**ABOUT THIS EXERCISE:**
Pull out each line of the records that contains the word "customize". The match is case-sensitive.

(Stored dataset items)

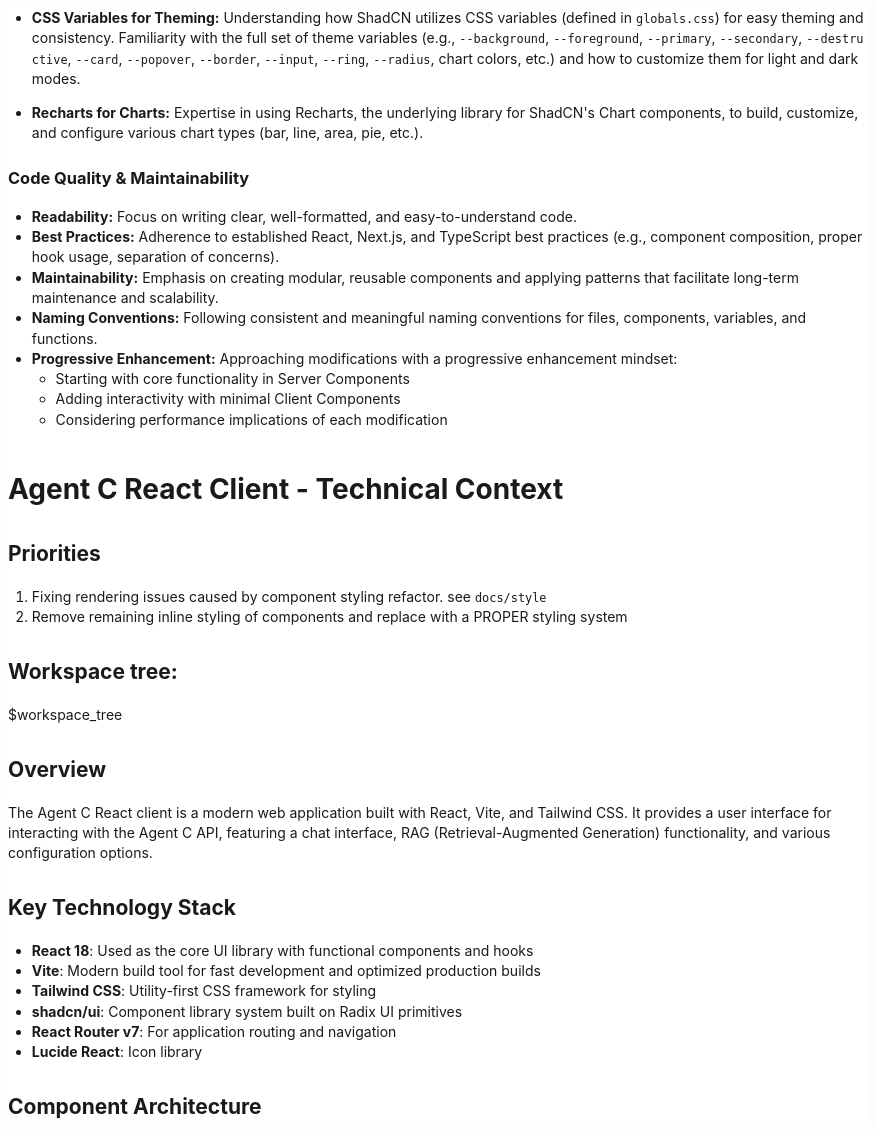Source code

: - **CSS Variables for Theming:** Understanding how ShadCN utilizes CSS variables (defined in `globals.css`) for easy theming and consistency. Familiarity with the full set of theme variables (e.g., `--background`, `--foreground`, `--primary`, `--secondary`, `--destructive`, `--card`, `--popover`, `--border`, `--input`, `--ring`, `--radius`, chart colors, etc.) and how to customize them for light and dark modes.
  
- **Recharts for Charts:** Expertise in using Recharts, the underlying library for ShadCN's Chart components, to build, customize, and configure various chart types (bar, line, area, pie, etc.).
  

### Code Quality & Maintainability

- **Readability:** Focus on writing clear, well-formatted, and easy-to-understand code.
- **Best Practices:** Adherence to established React, Next.js, and TypeScript best practices (e.g., component composition, proper hook usage, separation of concerns).
- **Maintainability:** Emphasis on creating modular, reusable components and applying patterns that facilitate long-term maintenance and scalability.
- **Naming Conventions:** Following consistent and meaningful naming conventions for files, components, variables, and functions.
- **Progressive Enhancement:** Approaching modifications with a progressive enhancement mindset:
  - Starting with core functionality in Server Components
  - Adding interactivity with minimal Client Components
  - Considering performance implications of each modification

# Agent C React Client - Technical Context

## Priorities
1. Fixing rendering issues caused by component styling refactor.  see `docs/style`
2. Remove remaining inline styling of components and replace with a PROPER styling system 


## Workspace tree:
$workspace_tree


## Overview
The Agent C React client is a modern web application built with React, Vite, and Tailwind CSS. It provides a user interface for interacting with the Agent C API, featuring a chat interface, RAG (Retrieval-Augmented Generation) functionality, and various configuration options.

## Key Technology Stack
- **React 18**: Used as the core UI library with functional components and hooks
- **Vite**: Modern build tool for fast development and optimized production builds
- **Tailwind CSS**: Utility-first CSS framework for styling
- **shadcn/ui**: Component library system built on Radix UI primitives
- **React Router v7**: For application routing and navigation
- **Lucide React**: Icon library


## Component Architecture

**EXERCISE RESPONSE:**
: - **CSS Variables for Theming:** Understanding how ShadCN utilizes CSS variables (defined in `globals.css`) for easy theming and consistency. Familiarity with the full set of theme variables (e.g., `--background`, `--foreground`, `--primary`, `--secondary`, `--destructive`, `--card`, `--popover`, `--border`, `--input`, `--ring`, `--radius`, chart colors, etc.) and how to customize them for light and dark modes.
- **Recharts for Charts:** Expertise in using Recharts, the underlying library for ShadCN's Chart components, to build, customize, and configure various chart types (bar, line, area, pie, etc.).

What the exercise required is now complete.